Brano proposto
===

Inter, il futuro di Inzaghi appeso a un filo: ecco chi lo sostituirà

L'ottava sconfitta in campionato sancisce il probabile addio dell'allenatore a fine stagione

di redazione sport
Simone Inzaghi (Lapresse)
Sport

Inter, l'ottava sconfitta in campionato segna il destino di Inzaghi

L'ottava sconfitta in campionato, 2-1 contro lo Spezia, ha fatto letteralmente imbufalire la dirigenza dell'Inter. Nel mirino è finito l'allenatore Simone Inzaghi, capace di traghettare la squadra in Champions fino a giocarsi i quarti con il Porto (mercoledì il ritorno in terra lusitana) ma inadatto a far sentire la sua mano in campionato. Troppi passi falsi, troppi cali di tensione. Le sconfitte con Empoli (a San Siro), Bologna e ora Spezia, tutte nel 2023, fanno vacillare la fiducia nei riguardi dell'allenatore.

Inzaghi è il terzo tecnico più pagato della Serie A con circa 4 milioni di ingaggio. Spalletti, che pure guadagna 800mila euro meno di lui, ha portato il Napoli ai quarti di Champions (dopo aver chiuso al primo posto il girone) e soprattutto ad aver praticamente archiviato il campionato a marzo. Dunque Marotta, Ausilio e gli altri si guardano intorno: vogliono capire che cosa fare.

Nelle scorse settimane è circolata la voce di un contatto con Antonio Conte, a sua volta in discussione dopo l'eliminazione con il Milan negli ottavi di Champions League. Il mister leccese conosce benissimo Appiano Gentile e tornerebbe volentieri in Italia. Destinazione Inter? Difficile dirlo, anche perché se ne andò sbattendo la porta temendo che le ambizioni della Benamata potessero essere ridimensionate. 

Lo scorso anno Inzaghi è arrivato secondo in campionato, ma pesa come un macigno l'aver dilapidato sette punti di vantaggio sul Milan e aver perso lo scontro diretto decisivo. A lui si imputa la mancanza di voglia, di vigore, di "cazzimma". A parte l'ex allenatore della Lazio, si fanno i nomi di Dejan Stankovic e Thiago Motta, due ex che conoscono molto bene la squadra.

C'è anche da avviare una profonda riflessione sui giocatori. Se Milan Skriniar a fine stagione saluterà a parametro zero, resta da capire che cosa fare con gli altri interpreti. Lasciare andare Edin Dzeko? E Romelu Lukaku? Puntare ancora su Dumfries o provare a monetizzare? Servono almeno due difensori e un attaccante, sapendo però che, come ogni anno, il mercato dovrà essere interamente autofinanziato. In bocca al lupo alla dirigenza.

===

Attività
Puoi ricopiare parola per parola, dal brano sull'Inter, tutto ciò che va da "L'ottava sconfitta in campionato sancisce" giù fino a "nei riguardi dell'allenatore."? Per lavorare sul brano i record non servono.

Record di dati

===

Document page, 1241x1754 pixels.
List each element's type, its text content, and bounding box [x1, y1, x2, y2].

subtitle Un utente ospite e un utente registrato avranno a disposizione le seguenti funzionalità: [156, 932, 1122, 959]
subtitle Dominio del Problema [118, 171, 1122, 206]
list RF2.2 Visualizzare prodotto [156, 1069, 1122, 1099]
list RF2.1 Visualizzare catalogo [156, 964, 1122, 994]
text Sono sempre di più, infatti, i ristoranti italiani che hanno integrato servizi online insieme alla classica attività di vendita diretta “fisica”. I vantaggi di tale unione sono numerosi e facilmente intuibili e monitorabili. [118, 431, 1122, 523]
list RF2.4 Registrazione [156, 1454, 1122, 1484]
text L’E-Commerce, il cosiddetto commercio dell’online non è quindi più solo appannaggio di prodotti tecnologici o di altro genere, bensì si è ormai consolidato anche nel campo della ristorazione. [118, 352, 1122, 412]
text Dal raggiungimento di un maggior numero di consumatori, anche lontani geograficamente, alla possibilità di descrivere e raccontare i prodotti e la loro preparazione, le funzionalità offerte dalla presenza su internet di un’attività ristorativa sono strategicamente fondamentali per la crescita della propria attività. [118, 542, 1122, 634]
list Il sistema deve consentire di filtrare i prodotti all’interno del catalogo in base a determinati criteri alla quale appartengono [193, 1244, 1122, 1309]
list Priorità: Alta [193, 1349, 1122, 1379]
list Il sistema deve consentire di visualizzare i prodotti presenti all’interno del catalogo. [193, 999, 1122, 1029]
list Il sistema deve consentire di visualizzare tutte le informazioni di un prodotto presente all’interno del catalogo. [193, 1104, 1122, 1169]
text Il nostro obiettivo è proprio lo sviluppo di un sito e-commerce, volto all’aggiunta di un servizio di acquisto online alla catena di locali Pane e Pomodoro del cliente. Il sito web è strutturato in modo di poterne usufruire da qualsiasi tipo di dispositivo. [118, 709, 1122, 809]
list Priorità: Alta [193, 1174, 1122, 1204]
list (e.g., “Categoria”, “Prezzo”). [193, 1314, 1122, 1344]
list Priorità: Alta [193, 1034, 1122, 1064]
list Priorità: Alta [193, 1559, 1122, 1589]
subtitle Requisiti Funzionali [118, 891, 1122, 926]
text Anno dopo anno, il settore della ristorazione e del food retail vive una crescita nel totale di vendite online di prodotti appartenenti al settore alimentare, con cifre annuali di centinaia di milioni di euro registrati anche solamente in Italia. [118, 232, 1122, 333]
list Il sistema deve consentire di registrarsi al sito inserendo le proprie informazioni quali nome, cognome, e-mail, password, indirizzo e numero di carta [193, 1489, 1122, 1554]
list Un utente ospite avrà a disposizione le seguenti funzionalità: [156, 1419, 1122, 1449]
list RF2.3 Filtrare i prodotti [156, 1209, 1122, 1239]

===

La tua risposta
L'ottava sconfitta in campionato sancisce il probabile addio dell'allenatore a fine stagione

di redazione sport
Simone Inzaghi (Lapresse)
Sport

Inter, l'ottava sconfitta in campionato segna il destino di Inzaghi

L'ottava sconfitta in campionato, 2-1 contro lo Spezia, ha fatto letteralmente imbufalire la dirigenza dell'Inter. Nel mirino è finito l'allenatore Simone Inzaghi, capace di traghettare la squadra in Champions fino a giocarsi i quarti con il Porto (mercoledì il ritorno in terra lusitana) ma inadatto a far sentire la sua mano in campionato. Troppi passi falsi, troppi cali di tensione. Le sconfitte con Empoli (a San Siro), Bologna e ora Spezia, tutte nel 2023, fanno vacillare la fiducia nei riguardi dell'allenatore.